**DIRECTIVE:**
Render every line of text in the material below as a JSON list of strings, one string per line, with blank lines skipped. Leave the pictures out of the list.

**TASK INPUT:**
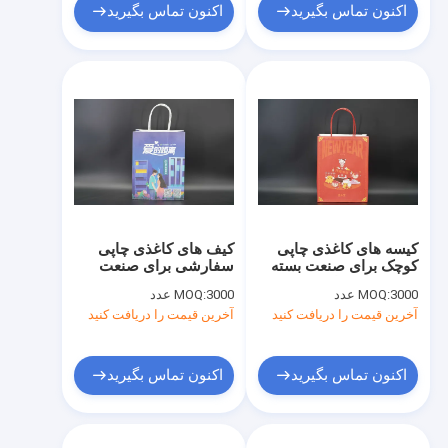
اکنون تماس بگیرید
اکنون تماس بگیرید
کیسه های کاغذی چاپی
کیف های کاغذی چاپی
کوچک برای صنعت بسته
سفارشی برای صنعت
بندی مواد غذایی
بسته بندی مواد غذایی
3000 عدد
MOQ:
3000 عدد
MOQ:
FSC
آخرین قیمت را دریافت کنید
آخرین قیمت را دریافت کنید
اکنون تماس بگیرید
اکنون تماس بگیرید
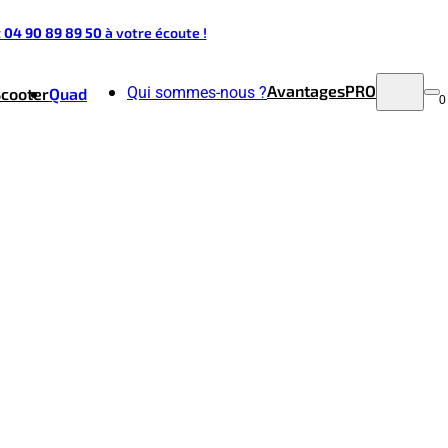
t 04 90 89 89 50
à votre écoute !
Avantages
PRO
Qui sommes-nous ?
Scooter
Quad
0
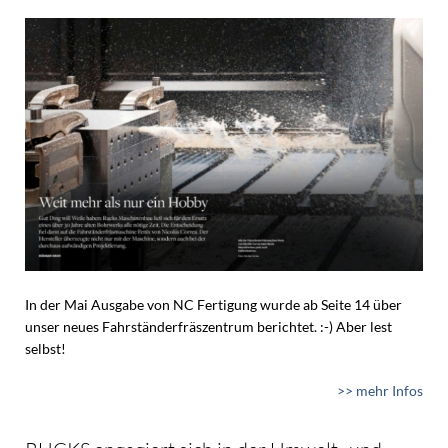
In der Mai Ausgabe von NC Fertigung wurde ab Seite 14 über
unser neues Fahrständerfräszentrum berichtet. :-) Aber lest
selbst!
>> mehr Infos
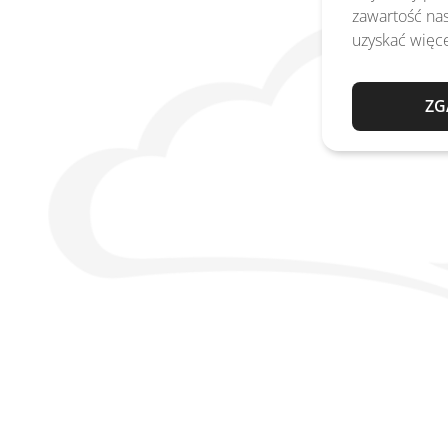
zawartość nas
uzyskać więce
ZG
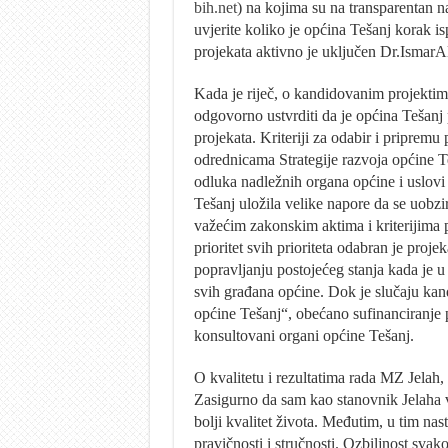
bih.net
) na kojima su na transparentan na
uvjerite koliko je općina Tešanj korak i
projekata aktivno je uključen Dr.IsmarA
Kada je riječ, o kandidovanim projekt
odgovorno ustvrditi da je općina Tešanj 
projekata. Kriteriji za odabir i pripremu
odrednicama Strategije razvoja općine T
odluka nadležnih organa općine i uslovi
Tešanj uložila velike napore da se uobzi
važećim zakonskim aktima i kriterijima 
prioritet svih prioriteta odabran je proj
popravljanju postojećeg stanja kada je 
svih građana općine. Dok je slučaju kan
općine Tešanj“, obećano sufinanciranje 
konsultovani organi općine Tešanj.
O kvalitetu i rezultatima rada MZ Jelah
Zasigurno da sam kao stanovnik Jelaha 
bolji kvalitet života. Međutim, u tim nas
pravičnosti i stručnosti. Ozbiljnost sv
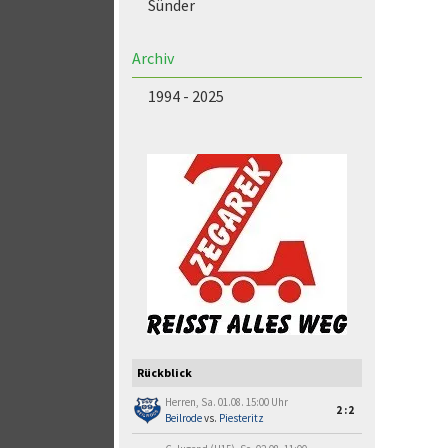
Sünder
Archiv
1994 - 2025
Rückblick
Herren, Sa. 01.08. 15:00 Uhr
2:2
Beilrode
vs.
Piesteritz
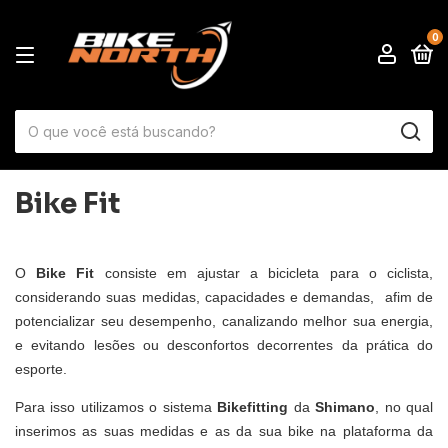
0
Bike Fit
O
Bike Fit
consiste em ajustar a bicicleta para o ciclista,
considerando suas medidas, capacidades e demandas,
afim de
potencializar seu desempenho, canalizando melhor sua energia,
e evitando lesões ou desconfortos decorrentes da prática do
esporte.
Para isso utilizamos o sistema
Bikefitting
da
Shimano
, no qual
inserimos as suas medidas e as da sua bike na plataforma da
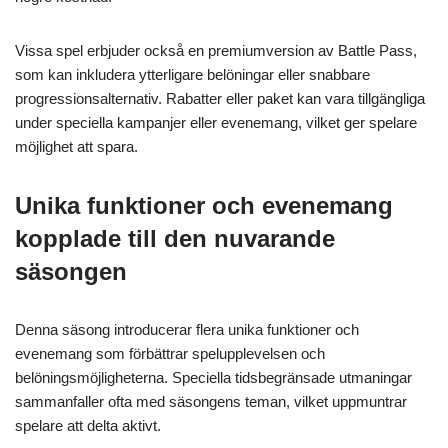
Vissa spel erbjuder också en premiumversion av Battle Pass,
som kan inkludera ytterligare belöningar eller snabbare
progressionsalternativ. Rabatter eller paket kan vara tillgängliga
under speciella kampanjer eller evenemang, vilket ger spelare
möjlighet att spara.
Unika funktioner och evenemang
kopplade till den nuvarande
säsongen
Denna säsong introducerar flera unika funktioner och
evenemang som förbättrar spelupplevelsen och
belöningsmöjligheterna. Speciella tidsbegränsade utmaningar
sammanfaller ofta med säsongens teman, vilket uppmuntrar
spelare att delta aktivt.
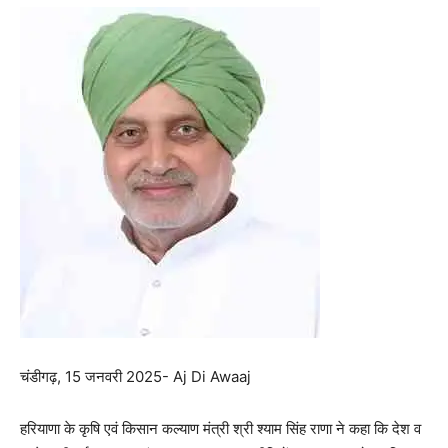
चंडीगढ़, 15 जनवरी 2025- Aj Di Awaaj
हरियाणा के कृषि एवं किसान कल्याण मंत्री श्री श्याम सिंह राणा ने कहा कि देश व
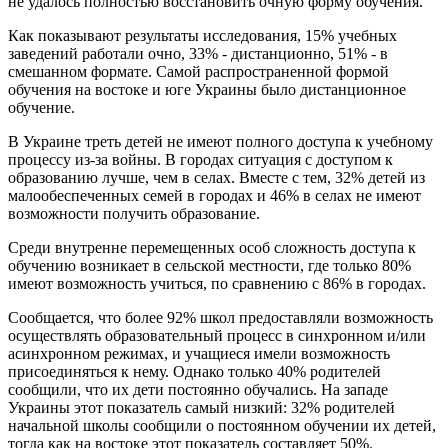
не удалось полностью восстановить очную форму обучения.
Как показывают результаты исследования, 15% учебных
заведений работали очно, 33% - дистанционно, 51% - в
смешанном формате. Самой распространенной формой
обучения на востоке и юге Украины было дистанционное
обучение.
В Украине треть детей не имеют полного доступа к учебному
процессу из-за войны. В городах ситуация с доступом к
образованию лучше, чем в селах. Вместе с тем, 32% детей из
малообеспеченных семей в городах и 46% в селах не имеют
возможности получить образование.
Среди внутренне перемещенных особ сложность доступа к
обучению возникает в сельской местности, где только 80%
имеют возможность учиться, по сравнению с 86% в городах.
Сообщается, что более 92% школ предоставляли возможность
осуществлять образовательный процесс в синхронном и/или
асинхронном режимах, и учащиеся имели возможность
присоединяться к нему. Однако только 40% родителей
сообщили, что их дети постоянно обучались. На западе
Украины этот показатель самый низкий: 32% родителей
начальной школы сообщили о постоянном обучении их детей,
тогда как на востоке этот показатель составляет 50%.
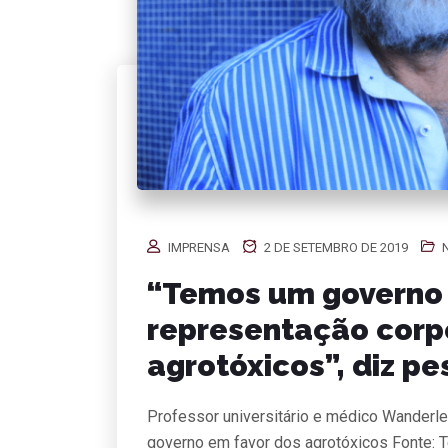
IMPRENSA
2 DE SETEMBRO DE 2019
“Temos um governo
representação corp
agrotóxicos”, diz p
Professor universitário e médico Wanderle
governo em favor dos agrotóxicos Fonte: Te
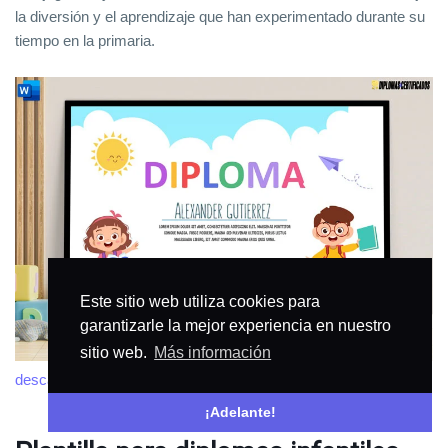
la diversión y el aprendizaje que han experimentado durante su
tiempo en la primaria.
Este sitio web utiliza cookies para
garantizarle la mejor experiencia en nuestro
sitio web.
Más información
descargar
¡Adelante!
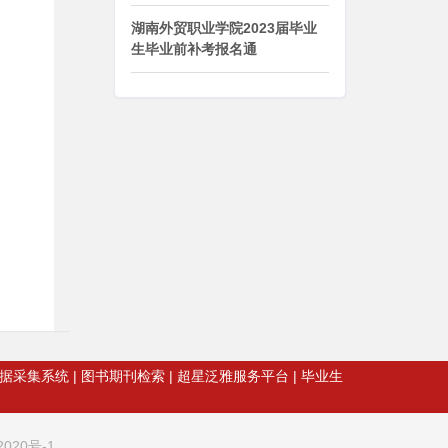
湖南外贸职业学院2023届毕业
生毕业前补考报名通
据采集系统
|
图书期刊检索
|
超星泛雅服务平台
|
毕业生
02020号-1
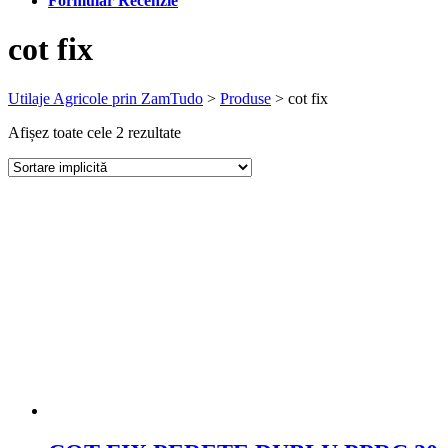
Formular Recenzie
cot fix
Utilaje Agricole prin ZamTudo
>
Produse
>
cot fix
Afișez toate cele 2 rezultate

**TASK RESULT:**
[
  "اکنون تماس بگیرید",
  "اکنون تماس بگیرید",
  "کیسه های کاغذی چاپی",
  "کیف های کاغذی چاپی",
  "کوچک برای صنعت بسته",
  "سفارشی برای صنعت",
  "بندی مواد غذایی",
  "بسته بندی مواد غذایی",
  "3000 عدد",
  "MOQ:",
  "3000 عدد",
  "MOQ:",
  "FSC",
  "آخرین قیمت را دریافت کنید",
  "آخرین قیمت را دریافت کنید",
  "اکنون تماس بگیرید",
  "اکنون تماس بگیرید",
  "t 04 90 89 89 50",
  "à votre écoute !",
  "Avantages",
  "PRO",
  "Qui sommes-nous ?",
  "Scooter",
  "Quad",
  "0",
  "In der Mai Ausgabe von NC Fertigung wurde ab Seite 14 über",
  "unser neues Fahrständerfräszentrum berichtet. :-) Aber lest",
  "selbst!",
  ">> mehr Infos",
  "zawartość nas",
  "uzyskać więce",
  "ZG",
  "bih.net",
  ") na kojima su na transparentan na",
  "uvjerite koliko je općina Tešanj korak i",
  "projekata aktivno je uključen Dr.IsmarA",
  "Kada je riječ, o kandidovanim projekt",
  "odgovorno ustvrditi da je općina Tešanj ",
  "projekata. Kriteriji za odabir i pripremu",
  "odrednicama Strategije razvoja općine T",
  "odluka nadležnih organa općine i uslovi",
  "Tešanj uložila velike napore da se uobzi",
  "važećim zakonskim aktima i kriterijima ",
  "prioritet svih prioriteta odabran je proj",
  "popravljanju postojećeg stanja kada je ",
  "svih građana općine. Dok je slučaju kan",
  "općine Tešanj“, obećano sufinanciranje ",
  "konsultovani organi općine Tešanj.",
  "O kvalitetu i rezultatima rada MZ Jelah",
  "Zasigurno da sam kao stanovnik Jelaha ",
  "bolji kvalitet života. Međutim, u tim nas",
  "pravičnosti i stručnosti. Ozbiljnost sv",
  "Sünder",
  "Archiv",
  "1994 - 2025",
  "Rückblick",
  "Herren, Sa. 01.08. 15:00 Uhr",
  "2:2",
  "Beilrode",
  "vs.",
  "Piesteritz",
  "0",
  "Bike Fit",
  "O",
  "Bike Fit",
  "consiste em ajustar a bicicleta para o ciclista,",
  "considerando suas medidas, capacidades e demandas,",
  "afim de",
  "potencializar seu desempenho, canalizando melhor sua energia,",
  "e evitando lesões ou desconfortos decorrentes da prática do",
  "esporte.",
  "Para isso utilizamos o sistema",
  "Bikefitting",
  "da",
  "Shimano",
  ", no qual",
  "inserimos as suas medidas e as da sua bike na plataforma da",
  "Vissa spel erbjuder också en premiumversion av Battle Pass,",
  "som kan inkludera ytterligare belöningar eller snabbare",
  "progressionsalternativ. Rabatter eller paket kan vara tillgängliga",
  "under speciella kampanjer eller evenemang, vilket ger spelare",
  "möjlighet att spara.",
  "Unika funktioner och evenemang",
  "kopplade till den nuvarande",
  "säsongen",
  "Denna säsong introducerar flera unika funktioner och",
  "evenemang som förbättrar spelupplevelsen och",
  "belöningsmöjligheterna. Speciella tidsbegränsade utmaningar",
  "sammanfaller ofta med säsongens teman, vilket uppmuntrar",
  "spelare att delta aktivt.",
  "चंडीगढ़, 15 जनवरी 2025- Aj Di Awaaj",
  "हरियाणा के कृषि एवं किसान कल्याण मंत्री श्री श्याम सिंह राणा ने कहा कि देश व",
  "не удалось полностью восстановить очную форму обучения.",
  "Как показывают результаты исследования, 15% учебных",
  "заведений работали очно, 33% - дистанционно, 51% - в",
  "смешанном формате. Самой распространенной формой",
  "обучения на востоке и юге Украины было дистанционное",
  "обучение.",
  "В Украине треть детей не имеют полного доступа к учебному",
  "процессу из-за войны. В городах ситуация с доступом к",
  "образованию лучше, чем в селах. Вместе с тем, 32% детей из",
  "малообеспеченных семей в городах и 46% в селах не имеют",
  "возможности получить образование.",
  "Среди внутренне перемещенных особ сложность доступа к",
  "обучению возникает в сельской местности, где только 80%",
  "имеют возможность учиться, по сравнению с 86% в городах.",
  "Сообщается, что более 92% школ предоставляли возможность",
  "осуществлять образовательный процесс в синхронном и/или",
  "асинхронном режимах, и учащиеся имели возможность",
  "присоединяться к нему. Однако только 40% родителей",
  "сообщили, что их дети постоянно обучались. На западе",
  "Украины этот показатель самый низкий: 32% родителей",
  "начальной школы сообщили о постоянном обучении их детей,",
  "тогда как на востоке этот показатель составляет 50%.",
  "IMPRENSA",
  "2 DE SETEMBRO DE 2019",
  "“Temos um governo",
  "representação corp",
  "agrotóxicos”, diz p",
  "Professor universitário e médico Wanderle",
  "governo em favor dos agrotóxicos Fonte: Te",
  "la diversión y el aprendizaje que han experimentado durante su",
  "tiempo en la primaria.",
  "Este sitio web utiliza cookies para",
  "garantizarle la mejor experiencia en nuestro",
  "sitio web.",
  "Más información",
  "descargar",
  "¡Adelante!",
  "湖南外贸职业学院2023届毕业",
  "生毕业前补考报名通",
  "据采集系统",
  "|",
  "图书期刊检索",
  "|",
  "超星泛雅服务平台",
  "|",
  "毕业生",
  "02020号-1",
  "Formular Recenzie",
  "cot fix",
  "Utilaje Agricole prin ZamTudo",
  ">",
  "Produse",
  ">",
  "cot fix",
  "Afișez toate cele 2 rezultate"
]